Getting out of the lab and into the classroom

A couple of weeks ago I paid a visit to my old secondary school (Robert Smyth Academy in Market Harborough, Leicestershire) to talk to three classes of Key Stage 4 (GCSE) students about meteorites and what they can tell us about the early Solar System. I was quite nervous beforehand (having to keep the attention of a room full of 15 years olds for an hour!) but I had a great day and the scariest part by far was sitting in the staff room and talking to teachers I hadn’t seen for close to 10 years!

Since I left Robert Smyth (in 2003) it has changed a lot (for the better I think!) and one of the changes has seen it becoming one of 30 Leading Space Education Schools across the country. The project has been running since 2008 and has been funded by the SAAT (Specialist Schools and Academies Trust) who in turn are funded by STFC (who fund my PhD project). As the school is in Leicestershire it has close links with the National Space Centre which has also contributed to the project.

Year 11 class hard at work in the Space Education Lab

The project is run by two very enthusiastic teachers, Judith Green and Steve Althorpe who are also lead-educators at the Space Academy at the National Space Centre. They have put together a great Space lab at Robert Smyth complete with meteorite samples and Hubble Space Telescope images covering the walls. Judith was looking after me for my day at Robert Smyth (she did a very good job) and tries to include examples of space science in teaching of all science subjects, as students often find learning science in a “space” context more exciting. After my visit she incorporated relevant examples from my talk into the syllabus which was quite a compliment.
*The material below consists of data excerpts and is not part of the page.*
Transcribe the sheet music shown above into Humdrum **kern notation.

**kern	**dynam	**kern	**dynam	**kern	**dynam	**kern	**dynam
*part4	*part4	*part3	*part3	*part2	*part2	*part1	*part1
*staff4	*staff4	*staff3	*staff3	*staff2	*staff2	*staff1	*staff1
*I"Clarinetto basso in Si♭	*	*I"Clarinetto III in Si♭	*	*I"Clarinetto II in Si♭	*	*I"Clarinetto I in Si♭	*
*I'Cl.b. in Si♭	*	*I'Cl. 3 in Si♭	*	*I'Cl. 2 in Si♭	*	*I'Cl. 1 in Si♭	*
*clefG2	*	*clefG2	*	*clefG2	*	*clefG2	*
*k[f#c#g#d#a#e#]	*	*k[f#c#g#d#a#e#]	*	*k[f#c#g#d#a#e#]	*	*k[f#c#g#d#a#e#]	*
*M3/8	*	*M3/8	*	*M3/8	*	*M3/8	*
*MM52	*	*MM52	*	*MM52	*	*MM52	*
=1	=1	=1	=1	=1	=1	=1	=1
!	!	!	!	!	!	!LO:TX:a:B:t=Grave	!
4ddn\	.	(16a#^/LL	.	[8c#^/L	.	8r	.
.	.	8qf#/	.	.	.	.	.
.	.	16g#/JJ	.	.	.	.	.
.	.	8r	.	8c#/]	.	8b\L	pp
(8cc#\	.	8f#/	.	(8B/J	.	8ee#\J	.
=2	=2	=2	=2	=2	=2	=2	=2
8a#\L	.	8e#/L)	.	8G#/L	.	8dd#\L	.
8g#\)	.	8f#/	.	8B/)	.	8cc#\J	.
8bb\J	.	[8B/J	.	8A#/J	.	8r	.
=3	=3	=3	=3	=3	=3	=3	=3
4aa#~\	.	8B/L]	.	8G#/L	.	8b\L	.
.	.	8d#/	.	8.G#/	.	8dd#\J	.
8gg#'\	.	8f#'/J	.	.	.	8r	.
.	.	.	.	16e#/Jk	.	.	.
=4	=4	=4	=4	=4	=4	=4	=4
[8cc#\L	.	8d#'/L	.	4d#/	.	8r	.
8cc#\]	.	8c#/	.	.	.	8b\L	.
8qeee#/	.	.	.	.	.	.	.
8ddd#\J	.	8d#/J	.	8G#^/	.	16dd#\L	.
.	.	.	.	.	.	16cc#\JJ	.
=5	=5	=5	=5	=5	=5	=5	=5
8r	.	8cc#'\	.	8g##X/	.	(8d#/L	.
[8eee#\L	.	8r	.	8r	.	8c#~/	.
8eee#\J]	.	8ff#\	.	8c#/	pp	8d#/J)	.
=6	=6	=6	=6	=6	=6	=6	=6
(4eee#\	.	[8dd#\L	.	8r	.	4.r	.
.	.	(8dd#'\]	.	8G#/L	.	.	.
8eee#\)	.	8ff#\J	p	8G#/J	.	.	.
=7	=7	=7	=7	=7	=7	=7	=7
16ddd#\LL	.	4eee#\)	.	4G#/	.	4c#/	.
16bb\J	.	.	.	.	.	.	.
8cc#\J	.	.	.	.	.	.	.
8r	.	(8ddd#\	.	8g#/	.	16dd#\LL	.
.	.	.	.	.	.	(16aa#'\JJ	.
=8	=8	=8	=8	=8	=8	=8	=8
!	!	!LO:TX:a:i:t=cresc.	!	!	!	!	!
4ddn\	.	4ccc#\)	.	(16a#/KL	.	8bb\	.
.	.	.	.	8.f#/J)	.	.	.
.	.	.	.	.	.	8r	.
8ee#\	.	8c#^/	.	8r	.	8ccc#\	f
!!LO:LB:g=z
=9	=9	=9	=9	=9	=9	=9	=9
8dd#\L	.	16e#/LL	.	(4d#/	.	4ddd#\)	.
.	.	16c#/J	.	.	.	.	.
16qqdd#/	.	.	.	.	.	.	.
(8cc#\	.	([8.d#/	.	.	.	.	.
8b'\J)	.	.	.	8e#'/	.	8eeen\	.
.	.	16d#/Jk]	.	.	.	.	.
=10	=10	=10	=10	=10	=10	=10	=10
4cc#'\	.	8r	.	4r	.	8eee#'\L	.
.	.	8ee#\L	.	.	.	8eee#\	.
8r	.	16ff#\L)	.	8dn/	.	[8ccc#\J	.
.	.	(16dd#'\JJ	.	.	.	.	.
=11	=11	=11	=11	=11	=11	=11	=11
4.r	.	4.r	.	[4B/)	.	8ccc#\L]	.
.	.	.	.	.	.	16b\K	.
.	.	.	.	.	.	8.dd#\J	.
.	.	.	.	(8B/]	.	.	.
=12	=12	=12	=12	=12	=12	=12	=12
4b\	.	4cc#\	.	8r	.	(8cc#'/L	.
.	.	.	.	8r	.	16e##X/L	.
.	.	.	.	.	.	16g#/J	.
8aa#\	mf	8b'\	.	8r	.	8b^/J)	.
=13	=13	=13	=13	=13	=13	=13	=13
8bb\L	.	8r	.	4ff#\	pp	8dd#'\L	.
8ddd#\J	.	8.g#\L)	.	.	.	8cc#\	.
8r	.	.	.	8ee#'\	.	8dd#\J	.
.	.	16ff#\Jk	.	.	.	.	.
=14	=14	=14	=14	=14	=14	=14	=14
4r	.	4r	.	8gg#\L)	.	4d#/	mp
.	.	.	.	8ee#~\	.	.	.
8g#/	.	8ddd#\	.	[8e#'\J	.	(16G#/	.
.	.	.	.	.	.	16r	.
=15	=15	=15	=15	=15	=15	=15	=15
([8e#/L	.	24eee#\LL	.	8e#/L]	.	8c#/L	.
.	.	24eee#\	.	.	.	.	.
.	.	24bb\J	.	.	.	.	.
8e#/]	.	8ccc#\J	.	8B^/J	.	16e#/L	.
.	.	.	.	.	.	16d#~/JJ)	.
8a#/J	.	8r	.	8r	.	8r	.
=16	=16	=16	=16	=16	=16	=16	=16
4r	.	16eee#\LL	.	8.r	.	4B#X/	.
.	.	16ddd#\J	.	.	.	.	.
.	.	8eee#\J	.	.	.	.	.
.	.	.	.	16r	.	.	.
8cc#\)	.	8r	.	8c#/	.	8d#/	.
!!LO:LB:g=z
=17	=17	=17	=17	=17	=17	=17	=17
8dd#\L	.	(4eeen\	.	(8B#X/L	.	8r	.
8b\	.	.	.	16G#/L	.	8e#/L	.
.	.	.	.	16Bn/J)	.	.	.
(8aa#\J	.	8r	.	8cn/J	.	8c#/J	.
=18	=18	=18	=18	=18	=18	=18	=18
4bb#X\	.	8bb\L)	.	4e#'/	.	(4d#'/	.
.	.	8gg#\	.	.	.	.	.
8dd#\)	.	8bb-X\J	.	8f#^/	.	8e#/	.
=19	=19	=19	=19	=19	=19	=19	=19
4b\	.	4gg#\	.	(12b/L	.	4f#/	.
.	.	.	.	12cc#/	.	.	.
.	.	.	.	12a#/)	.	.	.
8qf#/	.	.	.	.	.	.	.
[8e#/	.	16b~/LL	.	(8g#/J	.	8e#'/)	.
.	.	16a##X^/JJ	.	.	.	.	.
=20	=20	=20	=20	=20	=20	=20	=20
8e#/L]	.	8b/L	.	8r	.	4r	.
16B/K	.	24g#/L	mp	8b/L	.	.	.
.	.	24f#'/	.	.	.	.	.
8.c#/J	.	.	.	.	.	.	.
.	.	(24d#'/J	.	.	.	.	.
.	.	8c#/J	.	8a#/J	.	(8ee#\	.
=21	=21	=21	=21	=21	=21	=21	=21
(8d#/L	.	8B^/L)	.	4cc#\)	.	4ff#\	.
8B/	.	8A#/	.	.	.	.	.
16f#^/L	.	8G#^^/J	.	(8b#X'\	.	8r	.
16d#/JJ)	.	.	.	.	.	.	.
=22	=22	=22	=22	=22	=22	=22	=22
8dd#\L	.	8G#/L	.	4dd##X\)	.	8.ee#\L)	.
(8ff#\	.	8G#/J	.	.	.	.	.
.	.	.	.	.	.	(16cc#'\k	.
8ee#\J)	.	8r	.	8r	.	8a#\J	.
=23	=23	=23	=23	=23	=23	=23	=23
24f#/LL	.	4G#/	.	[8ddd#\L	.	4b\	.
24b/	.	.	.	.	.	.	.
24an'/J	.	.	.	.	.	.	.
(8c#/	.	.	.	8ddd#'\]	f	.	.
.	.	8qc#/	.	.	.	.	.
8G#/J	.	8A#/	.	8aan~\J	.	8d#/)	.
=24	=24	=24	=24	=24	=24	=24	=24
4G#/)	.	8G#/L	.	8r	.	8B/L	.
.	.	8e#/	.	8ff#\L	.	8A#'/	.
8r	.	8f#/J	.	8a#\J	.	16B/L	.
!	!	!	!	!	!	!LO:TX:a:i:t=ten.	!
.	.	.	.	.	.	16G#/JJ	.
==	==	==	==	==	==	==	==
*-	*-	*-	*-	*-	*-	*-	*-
I would definitely recommend giving a talk on your research project to a different group of people. Having to gear my research towards 14/15 year old students made me think differently about my work and question things from a different point of view (trying to find the holes in the arguments that a clever teenager could spot). It was also a really nice feeling to see a room full of people so excited and interested in what I was saying, rather than a room full of people who knew it all/seen it all/heard it all before! I took some samples of meteorites with me and the students had a great time taking photos of each other holding the meteorites and bragging about it to their other friends afterwards who weren’t in the class. I also got a nice thank-you card from them a few days after. The whole experience made me more excited about my research again! I will definitely take up more outreach opportunities in the future.


About Jennifer Claydon

I'm a PhD student studing xenon in meteorites. I am interested in what the chemical and physical environment of the early solar system was like. I also study the timing of events in the early solar system.